Coming back to the racial disparity we observed last week, in this exercise, let's calculate our model's FPR and FNR for white and Black defendants using a threshold of 50\% for our binary prediction (`binary_recid`).

In [0]:
# Complete the function calc_fpr_fnr, which takes a data frame that has at least three columns: race, is_recid, and binary_recid,
# and returns a data frame with three columns: race, FPR, and FNR

calc_fpr_fnr <- function(df) {
# WRITE CODE HERE
}

calc_fpr_fnr(compas_df)

#### Discuss!

### Exercise 5: Equalizing false positive rates

Some have advocated for equalizing FPR to create a "fair" model.
One way to do that is to set different thresholds for white defendants and Black defendants.
To do so, we will fix our classification threshold for white defendants at 50% and tune the threshold for Black defendants so that the false positive rates are equal for both groups.

Similarly, find the threshold for Black defendants that equalizes the false negative rates for both groups.

In [0]:
white_threshold = 0.5
black_threshold = 0.5 # WRITE CODE HERE

# Calculate detention and recidivism rate by race
compas_df %>%
    mutate(binary_recid = risk > if_else(race == "Caucasian", white_threshold, black_threshold)) %>%
    calc_fpr_fnr()

# See where the thresholds are on the risk distribution
options(repr.plot.width = 7, repr.plot.height = 3.5)
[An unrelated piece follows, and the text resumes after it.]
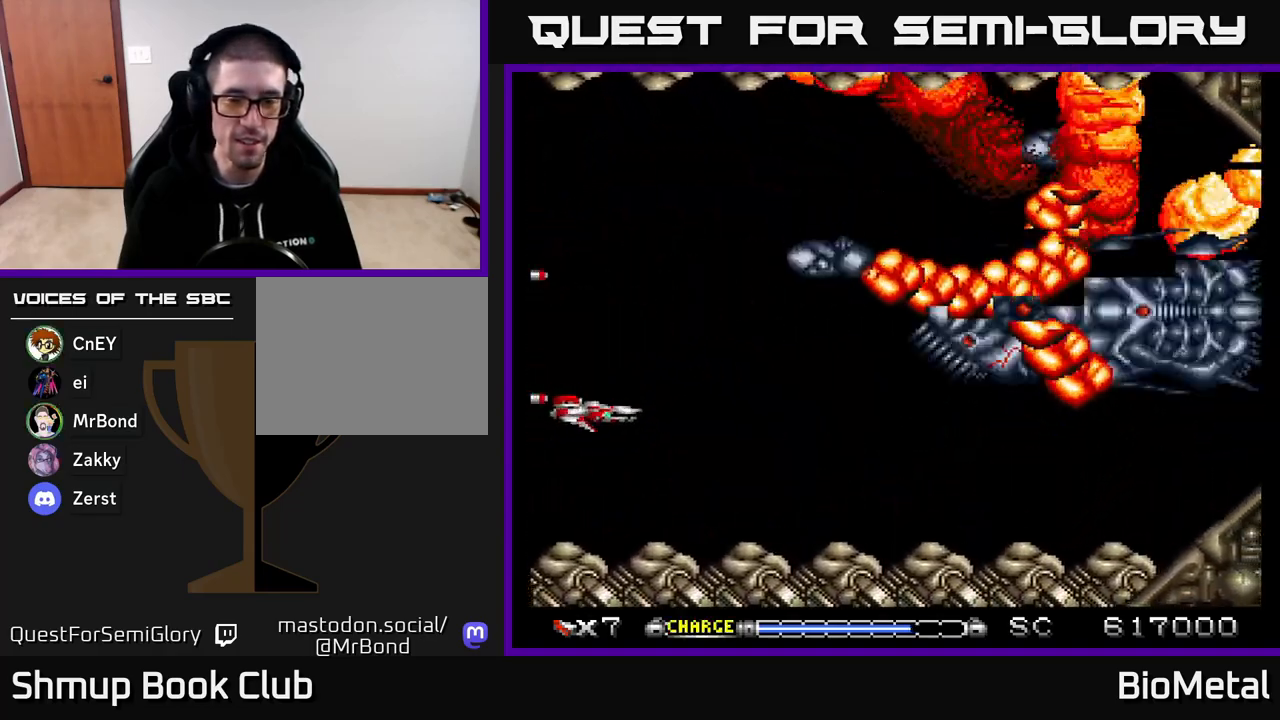
{"buttons": ["A", "DPAD_UP"], "right_stick": "center", "events": [[450, "DPAD_UP", "down"]]}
# Recall this risk distribution plot
# Now we add our thresholds in the plots
ggplot(compas_df, aes(x = risk, fill = race)) +
    geom_density(alpha = 0.5, color = NA) +
    scale_x_continuous("Estimated risk", labels = scales::percent_format(), expand = c(0, 0)) +
    scale_y_continuous(element_blank(), expand = c(0, 0)) +
    theme(axis.ticks.y = element_blank(),
          axis.text.y = element_blank())+
    geom_vline(
        xintercept = c(black_threshold, white_threshold), 
        color = c("red", "blue"),
        alpha = 0.5
    )

#### Discuss.